The pipeline in code
This builds on the embed and cosine_similarity helpers from the embeddings lesson.
from anthropic import Anthropic
client = Anthropic()
def answer_with_rag(question, chunks, chunk_vectors, top_k=3):
q_vec = embed(question)
ranked = sorted(
zip(chunks, chunk_vectors),
key=lambda pair: cosine_similarity(q_vec, pair[1]),
reverse=True,
)
context = "\n\n---\n\n".join(chunk for chunk, _ in ranked[:top_k])
response = client.messages.create(
model="claude-sonnet-4-6",
max_tokens=400,
system=(
"Answer using only the provided context. "
"If the answer is not in the context, say you do not know."
),
messages=[{
"role": "user",
"content": f"Context:\n{context}\n\nQuestion: {question}",
}],
)
return response.content[0].textThe instruction that prevents lies
Notice the system prompt: answer only from context, and admit when the answer is not there.

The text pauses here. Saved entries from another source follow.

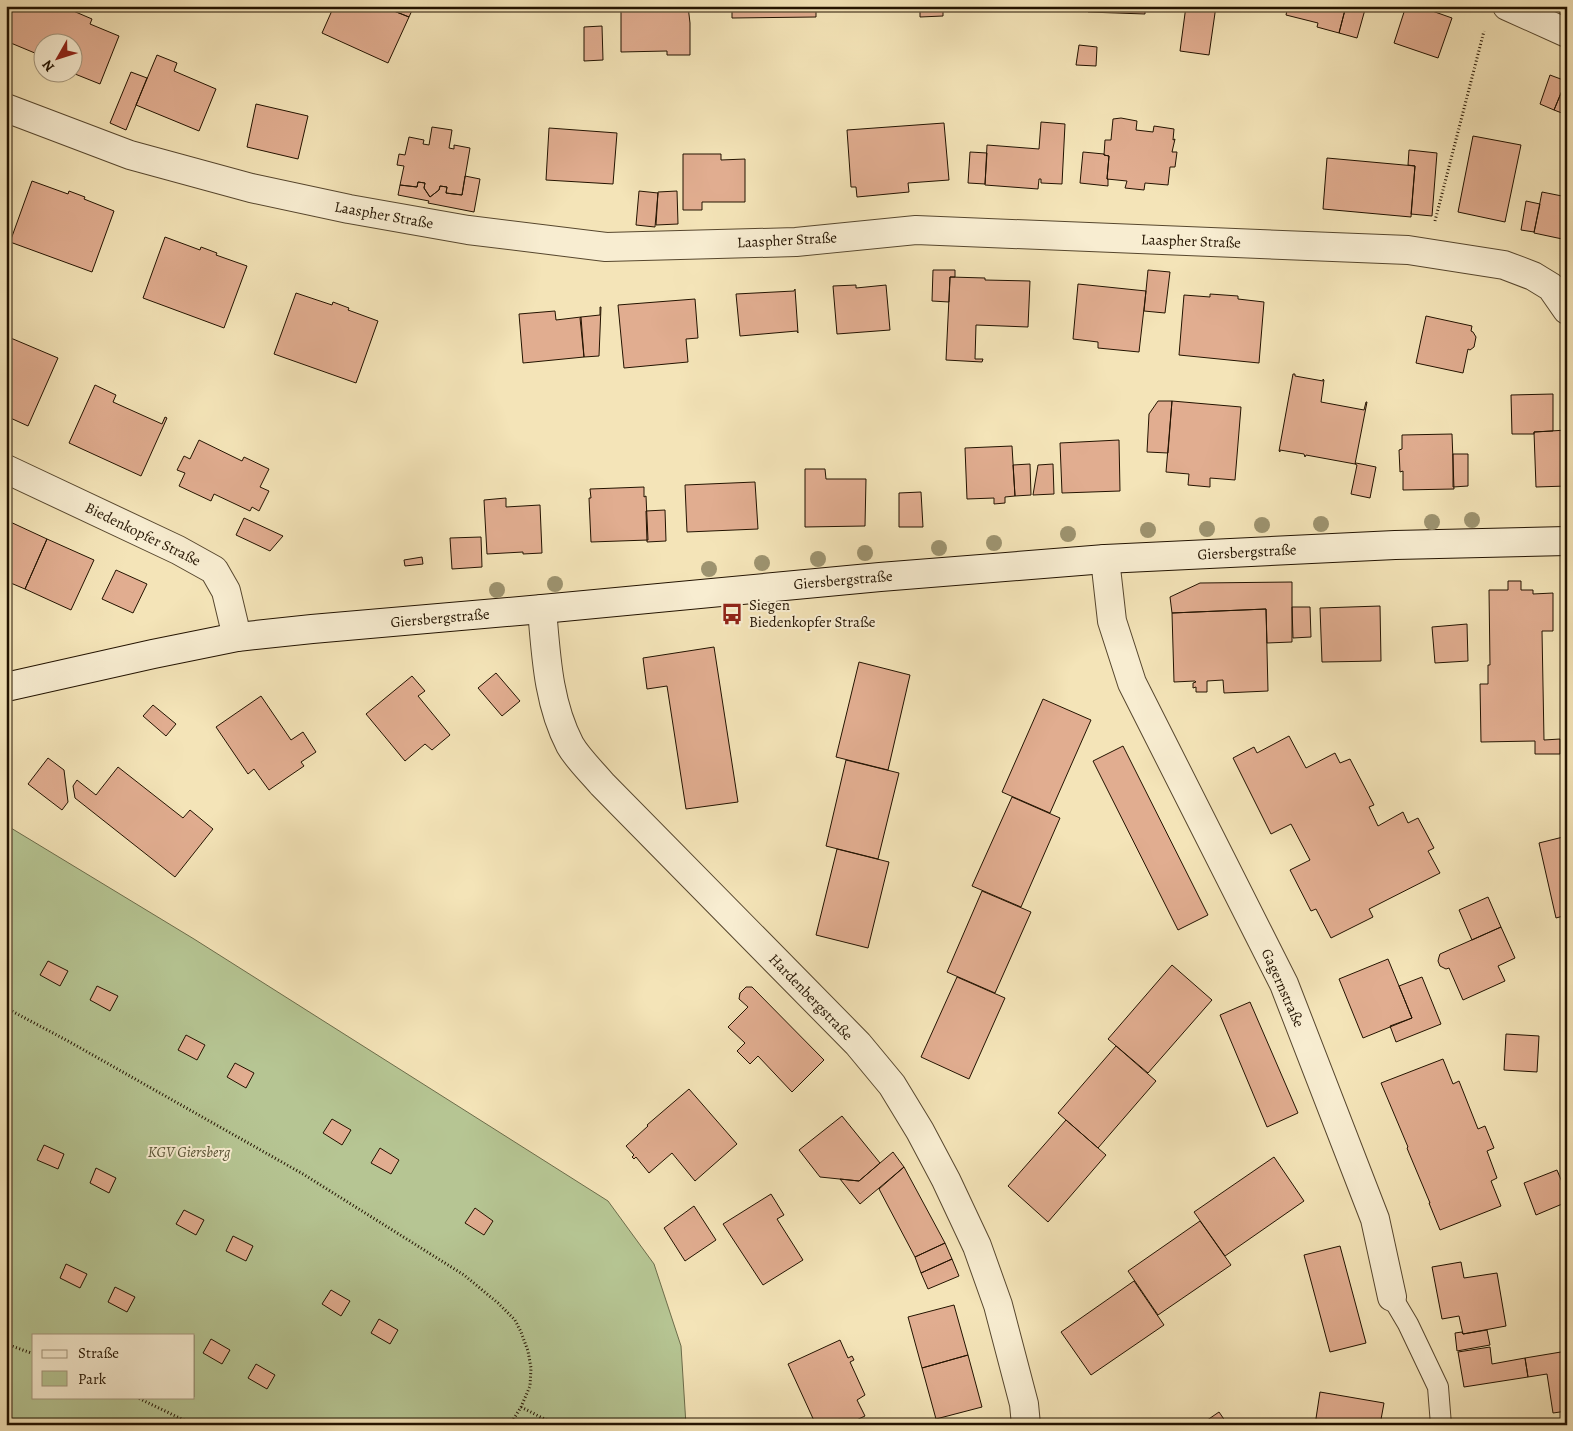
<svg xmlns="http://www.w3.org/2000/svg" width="1573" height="1431" font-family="Alegreya,serif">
	<rect width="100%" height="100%" fill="#f4e4b8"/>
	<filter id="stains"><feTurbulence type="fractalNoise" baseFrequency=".004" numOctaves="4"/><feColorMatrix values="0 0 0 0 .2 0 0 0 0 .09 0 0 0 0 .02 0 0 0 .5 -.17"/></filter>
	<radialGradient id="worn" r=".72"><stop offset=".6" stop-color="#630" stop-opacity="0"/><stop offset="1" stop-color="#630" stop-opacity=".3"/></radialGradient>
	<path fill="#b6c593" stroke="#6c6c4a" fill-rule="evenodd" d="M6,825l188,114 414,262 46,63 27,82 5,79h-680zM34,1335h160v62h-160z"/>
	<path fill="#e1ad90" stroke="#231300" d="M6,6h66l-1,4 21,9 -2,5 29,12 -19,48 -30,-12h2v-30h-30v14l-36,-15z
		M334,6h63l-3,5 15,6 -21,46 -66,-30z
		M397,6h17l-5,11 -15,-6z
		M621,6h67l2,17v32h-23v-4l-46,1z
		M732,6h84v11l-84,1z
		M860,6h60v3l-59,2z
		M920,6h23v10l-23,1z
		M1088,6h57v8l-57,-2z
		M1186,6h30l-7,49 -29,-4z
		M1288,6h58l-7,27 -22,-6 1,-4 -32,-8z
		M1346,6h20l-9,32 -18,-5z
		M1406,6h12l34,12 -14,40 -44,-15z
		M602,26l1,34 -19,1v-34z
		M1079,45l18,2 -1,19 -20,-1z
		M157,55l20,8 -3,8 42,18 -17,42 -63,-26z
		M131,72l16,6 -21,52 -16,-7z
		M1550,75l16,6 -12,29 -14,-6z
		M1566,81h1v34l-13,-5z
		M256,104l52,12 -10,43 -51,-12z
		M1121,118l16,3 -1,9 17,2 1,-6 20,3 -1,11 2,-1 -3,13h5l-2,15h-5l-2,18 -23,-2 -1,7 -19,-2 2,-7 -20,-2 2,-23 -5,-1 1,-15h6l2,-21z
		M1041,122l24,2 -3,60 -21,-1v-4h-2l-1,10 -53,-4 2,-40 52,4z
		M944,123l5,57 -41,3 1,9 -52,5 -1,-10h-5l-4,-57z
		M432,127l20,3 -3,18 5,1v-4l16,3 -8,47 -16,-2 1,-6 -7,-1 -1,4 -9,7 -6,-9 1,-5 -7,-1 -1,5 -17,-2 4,-19 -7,-1 2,-11 6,1 4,-18 15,3 -1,4 6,1z
		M549,128l68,5 -4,51 -67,-4z
		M1473,136l48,9 -16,77 -47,-10z
		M1409,150l28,3 -5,63 -21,-2 4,-48 -7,-1z
		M970,152l17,1 -2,31 -17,-1z
		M1083,152l21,2v1l5,1 -2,23h1v7l-28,-3z
		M683,154h38v6l24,-1v43h-43v8h-19z
		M1327,158l88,8 -4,51 -88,-8z
		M465,176l15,3 -6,33 -46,-9 1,-2 -31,-6 2,-10 17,2 1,-5 7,1 -1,5 6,9 9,-7 1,-4 7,1 -1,6 16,2z
		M32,181l36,13 1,-3 16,6 -1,2 30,12 -22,61 -82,-30z
		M639,191l19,2 -3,34 -19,-2z
		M677,191l1,33 -22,1 2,-33z
		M1542,192l25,5v43l-33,-7z
		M1526,201l14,3 -6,28 -13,-2z
		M165,237l35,13 1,-3 16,6 -1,2 31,11 -23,62 -81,-30z
		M933,270h22v7h-5l-1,25 -17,-1z
		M1148,270l22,2 -5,41 -21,-2z
		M950,277l35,1v2l45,1 -2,46 -52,-2 -1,34h8l-1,3 -36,-2z
		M1078,284l68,7 -7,61 -41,-4v-6l-25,-3z
		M856,285v3l30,-3 4,45 -53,4 -4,-48z
		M795,289l3,44 -1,-2 -57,5 -4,-42 58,-3z
		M296,293l36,12 1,-3 16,6 -1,2 30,11 -22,62 -82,-29z
		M1210,294l28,2v3l26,3 -5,61 -80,-8 5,-60 26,2z
		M695,299l3,39 -12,1 2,23 -64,6 -6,-63z
		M600,307h1l-2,49 -15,1 -4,-39 1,-1 19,-2z
		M555,311l1,9 25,-3 3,40 -61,6 -4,-49z
		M1426,316l46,10 -1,5 2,1 3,5 -2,10 -4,3 -2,-1 -5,24 -47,-10z
		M6,336l52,22 -30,68 -22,-10z
		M1293,374h2v2l28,5v-2l1,1 -3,22 43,8 2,-8h1l-12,62 -49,-9 -1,2 -1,-3 -24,-4v2l-1,-1z
		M95,385l21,10 -3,7 49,22 3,-7 2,1 -26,58 -72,-33z
		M1553,394v37l-19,1v2h-22l-1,-39z
		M1158,401h14l-4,52 -21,-1 2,-38z
		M1172,401l69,6 -6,73 -25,-2v9l-22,-2 1,-11 -23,-2z
		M1567,430v56l-31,1 -2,-55z
		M1452,434l2,55 -51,1v-19l-3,1 -1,-22 3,-1v-14z
		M199,440l43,21 2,-4 25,12 -9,18 9,4 -10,20 -7,-4 -2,4 -36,-17 -3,7 -32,-15 6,-13 -8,-3 7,-14 6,3z
		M1119,440l1,51 -58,2 -2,-50z
		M1012,446l3,50 -10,1v6l-11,1v-6l-27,1 -2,-51z
		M1453,454h15v32l-15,1z
		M1356,463l20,4 -6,31 -19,-4 6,-29 -2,-1z
		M1030,464l1,31 -16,1 -2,-31z
		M1053,464l1,30 -21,1 5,-30z
		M805,469h20l1,10h40l-1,47 -60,1z
		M755,482l3,47 -71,3 -2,-47z
		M644,487v10l2,-1 2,44 -57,2 -2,-44h2l-1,-9z
		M921,492l2,35h-24v-34z
		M506,498v9l34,-2 2,48 -19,1v-2l-36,2 -3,-54z
		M665,510l1,31 -19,1 -1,-31z
		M244,518l39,18 -13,15 -34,-16z
		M6,520l41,19 -22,50 -19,-8z
		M481,537l1,30 -30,2 -2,-31z
		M47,539l47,21 -23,50 -46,-21z
		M422,557l1,7 -18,2 -1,-6z
		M116,570l31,14 -14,29 -31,-14z
		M1508,581h13v9h12v4l20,-1v38h-11l2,109 16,-1v15h-25v-13l-54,1 -1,-58h8v-19h2l-1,-75h19z
		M1292,582v60l-25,1 -1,-34 -94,4 -2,-16 30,-14z
		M1380,606l1,55 -59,1 -2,-54z
		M1292,607h18l1,30 -18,1z
		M1266,609l2,82 -44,2 -1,-13 -16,1v11h-11v-5l-3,1v-5l3,-1 -1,-1 -21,1 -2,-69z
		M1467,624l1,37 -33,2 -3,-36z
		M714,647l24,155 -52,7 -19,-123 -20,3 -4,-31z
		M859,662l51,13 -22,95 -52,-13z
		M496,673l24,28 -18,15 -24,-28z
		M412,676l13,15 -7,5 32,39 -18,15 -7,-6 -20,17 -39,-47z
		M261,696l30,44 12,-8 13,20 -15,10 3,4 -35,24 -15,-21 -6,5 -32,-47z
		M1043,699l48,21 -41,93 -48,-21z
		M153,705l23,19 -10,12 -23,-20z
		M1289,736l17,32 29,-15 5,10 10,-4 24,46 -5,2 9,19 25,-14 5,11 10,-5 16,30 -6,3 12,22 -71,36 4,8 -42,21 -15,-29 -5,2 -21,-41 20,-10 -19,-36 -20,10 -38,-76 21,-11 3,6z
		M1123,746l85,169 -30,15 -85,-169z
		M48,758l16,12 4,32 -6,8 -34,-26z
		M846,760l53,13 -21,86 -52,-13z
		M118,767l65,51 7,-8 23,19 -38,48 -100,-79 -2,-12 4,-6 19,15z
		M1012,797l48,21 -39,89 -49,-21z
		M1567,836v79l-11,3 -17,-75z
		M837,849l52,13 -21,86 -52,-13z
		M982,891l49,21 -36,81 -48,-21z
		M1488,897l13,30 -29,13 -13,-30z
		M1501,927l14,31 -17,8 7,15 -42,19 -14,-32 -3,1 -6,-3 -2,-5 1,-4 1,-3z
		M1388,959l24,59 -49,20 -24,-59z
		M48,961l20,10 -8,15 -20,-11z
		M1172,965l40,35 -64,73 -40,-34z
		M957,977l48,21 -36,81 -48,-22z
		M1422,977l19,47 -45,18 -6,-16 22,-8 -13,-32z
		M97,986l21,10 -8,15 -20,-11z
		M746,987h6l72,73 -32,32 -34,-36 -8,8 -13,-13 8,-8 -17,-16 20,-20 -9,-8 1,-6z
		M1250,1002l48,111 -31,14 -47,-112z
		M1506,1034l33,2 -2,36 -33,-2z
		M186,1035l19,10 -8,15 -19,-10z
		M1116,1046l40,35 -58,67 -40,-35z
		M1443,1059l10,25 6,-3 19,48 7,-3 9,22 -7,3 10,27 -6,3 10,25 -61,24 -11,-27h1l-21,-50 -2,-5 1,-1 -27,-64z
		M235,1063l19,10 -8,15 -19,-11z
		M689,1089l48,55 -42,37 -23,-28 -23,20 -13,-16 -2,2 -2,-2 2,-2 -8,-9 22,-20 -1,-1z
		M842,1116l38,47 -21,18 -39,-4 -21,-27z
		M332,1119l19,11 -9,15 -19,-12z
		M1066,1120l40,35 -58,67 -40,-36z
		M44,1145l20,9 -6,15 -21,-9z
		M380,1148l19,12 -8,14 -20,-11z
		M893,1152l11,15 -44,37 -20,-25 19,2z
		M1274,1157l30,44 -79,55 -31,-44z
		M904,1167l41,76 -30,14 -36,-68z
		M96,1168l20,10 -7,15 -19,-10z
		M1557,1170l10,24v8l-31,13 -12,-32z
		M771,1194l13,21 -7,4 26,41 -40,25 -40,-61z
		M694,1206l22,34 -31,21 -21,-33z
		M475,1208l18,13 -9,14 -19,-12z
		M184,1210l20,10 -8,15 -20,-11z
		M1200,1221l31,44 -73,50 -30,-44z
		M233,1236l20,10 -7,15 -20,-10z
		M945,1243l7,16 -31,14 -6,-16z
		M1340,1246l26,97 -36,9 -26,-97z
		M952,1259l7,17 -31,13 -7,-16z
		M1461,1262l3,16 33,-5 9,53 -43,8 -4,-18 -17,3 -10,-52z
		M66,1264l21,10 -7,14 -20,-10z
		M1134,1281l30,44 -73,50 -30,-43z
		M115,1287l20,10 -8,15 -19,-10z
		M331,1290l19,11 -9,15 -19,-12z
		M954,1305l14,50 -46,13 -14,-51z
		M379,1319l19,11 -8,14 -19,-11z
		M1487,1330l3,15 -33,6 -2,-18 7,-1 1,2z
		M211,1339l19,11 -8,14 -19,-11z
		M840,1340l8,18 4,-2 2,4 -4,2 15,33 -8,5 8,16 -19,9h-30l-28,-61z
		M1490,1347l2,17 33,-6 3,19 -64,10 -6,-35z
		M1567,1351v60l-14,2 -6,-39 -19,3 -3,-19z
		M968,1355l14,52 -46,12 -14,-51z
		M256,1364l19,11 -8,14 -19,-11z
		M1320,1392l64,11 -4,22h-65z
		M1219,1412l9,13h-28z
		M991,1421l1,4h-14z"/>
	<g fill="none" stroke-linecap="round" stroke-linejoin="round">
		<g stroke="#57472e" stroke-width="22">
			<path id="lane" d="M1392,1297l16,27 30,63 3,38"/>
		</g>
		<g stroke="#57472e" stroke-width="30">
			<path id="street" d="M1507,6l60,27
				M6,108l124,47 121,33 98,21 119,21 138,17 190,-5 120,-12 492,20 96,15 29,11 18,11 16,23
				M6,469l172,81 36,20 12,21 11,46
				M1105,559l7,62 20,62 152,301 91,235 17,78
				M542,609c4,46 6,94 28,136 8,14 22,27 32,39l256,260 34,41 28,46 26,49 31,66 21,59 26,99 2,21"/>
		</g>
		<g stroke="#231300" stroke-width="30">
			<path id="secondary" d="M6,687l147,-33 84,-17 75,-8 230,-20 338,-32 225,-18 290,-14 172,-4"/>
		</g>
		<path stroke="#231300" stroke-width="3" stroke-dasharray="1 2.5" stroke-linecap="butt" d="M1435,221l49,-190
			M6,1008l62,33 235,133 161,101 34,28 17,17 6,12 7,19 3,17 -1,18 -9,21 -11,18
			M6,1344l28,10
			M136,1397l58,28
			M521,1407l35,18"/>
		<use href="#lane" stroke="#f8edd1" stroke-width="20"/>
		<use href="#street" stroke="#f8edd1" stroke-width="28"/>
		<use href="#secondary" stroke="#f8edd1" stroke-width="28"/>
	</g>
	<g fill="#9d936f">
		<circle cx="1472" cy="520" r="8"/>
		<circle cx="1432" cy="522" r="8"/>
		<circle cx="1321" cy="524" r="8"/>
		<circle cx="1262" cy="525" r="8"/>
		<circle cx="1207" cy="529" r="8"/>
		<circle cx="1148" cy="530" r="8"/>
		<circle cx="1068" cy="534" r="8"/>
		<circle cx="994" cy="543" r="8"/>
		<circle cx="939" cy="548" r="8"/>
		<circle cx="865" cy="553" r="8"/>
		<circle cx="818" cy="559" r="8"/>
		<circle cx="762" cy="563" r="8"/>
		<circle cx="709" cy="569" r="8"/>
		<circle cx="555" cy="584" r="8"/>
		<circle cx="497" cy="590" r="8"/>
	</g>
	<defs>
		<g id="bus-bare" transform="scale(1.725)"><path d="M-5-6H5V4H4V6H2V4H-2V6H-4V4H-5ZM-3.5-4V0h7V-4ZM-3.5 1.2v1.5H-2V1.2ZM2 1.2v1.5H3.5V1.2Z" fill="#8f2418" stroke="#f8edd1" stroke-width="2.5" paint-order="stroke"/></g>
	</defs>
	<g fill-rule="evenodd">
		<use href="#bus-bare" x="732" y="614"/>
	</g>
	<g text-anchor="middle" stroke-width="4" stroke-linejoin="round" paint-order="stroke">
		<g font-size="15" fill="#231300" stroke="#f8edd1">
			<text transform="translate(384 215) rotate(10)" y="5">Laaspher Straße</text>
			<text transform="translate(787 240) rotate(-3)" y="5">Laaspher Straße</text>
			<text transform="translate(1191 241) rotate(2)" y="5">Laaspher Straße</text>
			<text transform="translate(143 534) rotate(26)" y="5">Biedenkopfer Straße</text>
			<text transform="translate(1247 552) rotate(-3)" y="5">Giersbergstraße</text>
			<text transform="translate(843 580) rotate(-5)" y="5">Giersbergstraße</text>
			<text transform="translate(440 618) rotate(-5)" y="5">Giersbergstraße</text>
			<text transform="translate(1283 988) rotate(66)" y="5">Gagernstraße</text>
			<text transform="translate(811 997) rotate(46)" y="5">Hardenbergstraße</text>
		</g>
		<g font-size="15" fill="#231300" stroke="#f8edd1" text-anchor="start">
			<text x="749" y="610">Siegen<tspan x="749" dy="17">Biedenkopfer Straße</tspan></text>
		</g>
		<g font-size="15" font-style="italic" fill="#565133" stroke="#f8edd1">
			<text x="189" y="1157">KGV Giersberg</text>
		</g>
	</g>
	<rect width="1573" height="1431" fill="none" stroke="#f4e4b8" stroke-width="25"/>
	<rect x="8" y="8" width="1558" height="1416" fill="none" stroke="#231300" stroke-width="2.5"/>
	<rect x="12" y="12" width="1548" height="1406" fill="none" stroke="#231300"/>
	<rect x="32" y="1334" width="162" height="65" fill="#f8edd1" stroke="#a3967d"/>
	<rect x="42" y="1350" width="25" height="8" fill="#f8edd1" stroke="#a3967d"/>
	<text x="78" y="1358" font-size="15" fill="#231300">Straße</text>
	<rect x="42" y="1371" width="25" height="15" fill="#b6c593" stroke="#a3967d"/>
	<text x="78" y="1384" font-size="15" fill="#231300">Park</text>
	<g transform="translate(58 58) rotate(231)"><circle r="24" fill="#f8edd1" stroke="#a3967d"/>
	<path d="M0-4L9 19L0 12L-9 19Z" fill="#8f2418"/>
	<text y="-8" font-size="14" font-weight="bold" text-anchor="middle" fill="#231300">N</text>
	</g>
	<rect width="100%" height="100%" filter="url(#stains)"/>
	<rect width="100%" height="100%" fill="url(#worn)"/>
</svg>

Without this, the model happily fills gaps from its training memory, which defeats the purpose. Telling it to say "I do not know" is what keeps RAG honest.
Quick recap
- RAG = retrieve relevant chunks, then generate an answer grounded in them.
- It fixes stale knowledge and reduces hallucination without retraining.
- Chunk documents into focused passages with a little overlap before embedding.
- Instruct the model to answer only from context and admit when it cannot.
- When answers are wrong, debug retrieval first — most failures are there.